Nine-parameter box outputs
● ● ●

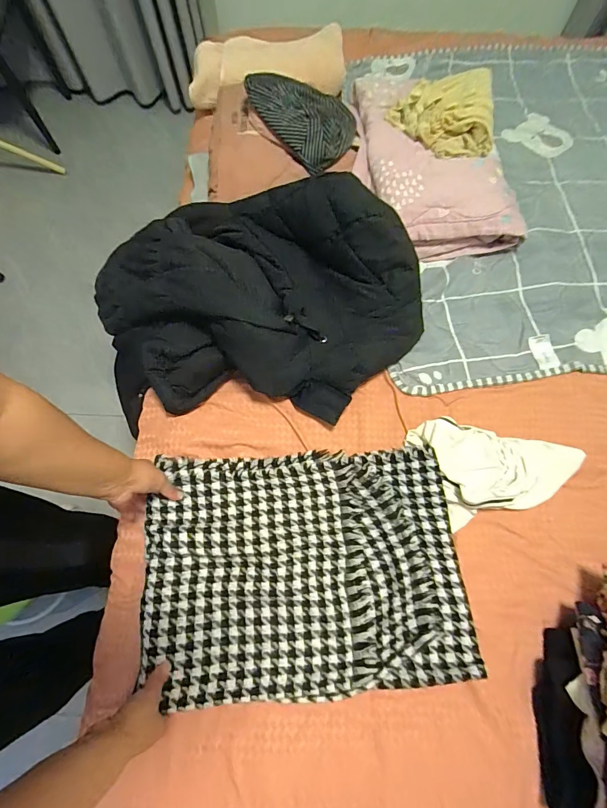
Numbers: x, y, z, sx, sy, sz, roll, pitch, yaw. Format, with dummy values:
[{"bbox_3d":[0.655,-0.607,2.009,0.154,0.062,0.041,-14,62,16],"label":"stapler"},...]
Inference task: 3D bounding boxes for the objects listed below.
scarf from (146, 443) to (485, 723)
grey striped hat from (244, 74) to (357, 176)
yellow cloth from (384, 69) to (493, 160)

● ● ●

What is needed is every record above, restated word for word, with the pictures left out.

Numbers: x, y, z, sx, sy, sz, roll, pitch, yaw. Format, with dummy values:
[{"bbox_3d":[0.655,-0.607,2.009,0.154,0.062,0.041,-14,62,16],"label":"stapler"},...]
Inference task: 3D bounding boxes for the objects listed below.
scarf from (146, 443) to (485, 723)
grey striped hat from (244, 74) to (357, 176)
yellow cloth from (384, 69) to (493, 160)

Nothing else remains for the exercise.